_Problem details_. Extract the text lines from every item below without altering them, and leave the pictures out of your answer.

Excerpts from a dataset
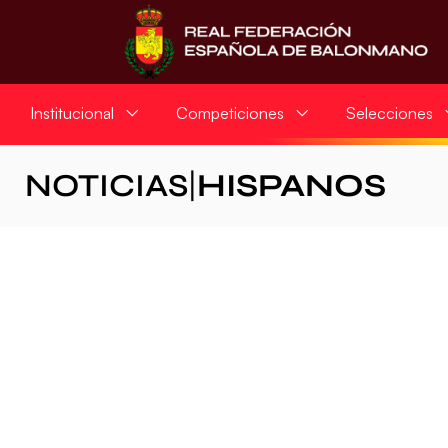
Institucional
Competiciones
Selecciones
NOTICIAS
|
HISPANOS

_Reply_.
Institucional
Competiciones
Selecciones
NOTICIAS
|
HISPANOS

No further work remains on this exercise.